Maj. William Walker, with the 3rd Air Support Operations Squadron at Fort Wainwright, Alaska, was leading a drop zone survey team in the vicinity of Bandung when he failed to show up at a rendezvous point on April 22, 2024, according to the investigation report released Feb. 23.
The drop zone was being surveyed to determine its suitability for the exercise Super Garuda Shield scheduled for later that summer.
Walker was highly experienced in providing risk assessments of air-ground operations and had conducted dozens of drop zone surveys in at least five countries, according to the investigation.
His death underscores the perils of working in high-heat, high-humidity settings, even for those experienced in such terrain.
The high temperature on the day of his death was 93 degrees, with an average 60% humidity.
The team was sent to survey the drop zone — a strip just under two miles long and a half-mile wide — because it lacked a current survey assessment as required by the United States.
The 82nd Airborne Division had last used it as a drop zone in 2013, which led to “a significant number of injuries and challenging medical evacuations due to the terrain and hazards,” the investigation states.
While still on the ground, the survey team concluded that the drop zone was unusable but decided to walk the entire site to document all relevant hazards to support a definitive decision, the investigation states.
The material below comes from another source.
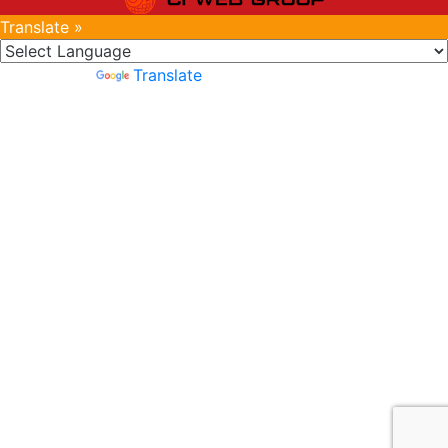
Translate »
Powered by
Translate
To cover more area, the team broke into smaller groups, with Walker going solo at one point.
He was last seen with a half-filled 32-ounce water bottle and “was not showing signs of fatigue or stress,” the investigation states.
Some team members began feeling adverse effects from the heat as they walked and were cutting short their routes, resting under trees and removing their shirts.
At about 1:30 p.m., Walker messaged a team member that he was “dangerously tired,” was curtailing his walk of the zone’s boundary and returning to the rally point.
The team began searching for him when he was 90 minutes overdue and did not respond to messages. His body was found under a small tree shortly after midnight. Beside him was the still half-filled bottle.
An autopsy was performed four days later by a medical examiner for the Defense POW/MIA Accounting Agency at Joint Base Pearl Harbor-Hickam, Hawaii.
The official cause of death was determined to be “exertional heat injury with acute renal insufficiency,” the investigation states.
Acute kidney injury is common to exertional heat injury or heat stroke.
Walker also suffered from a buildup of fluid in his brain and lungs, another indicator of heat injury, the investigation states.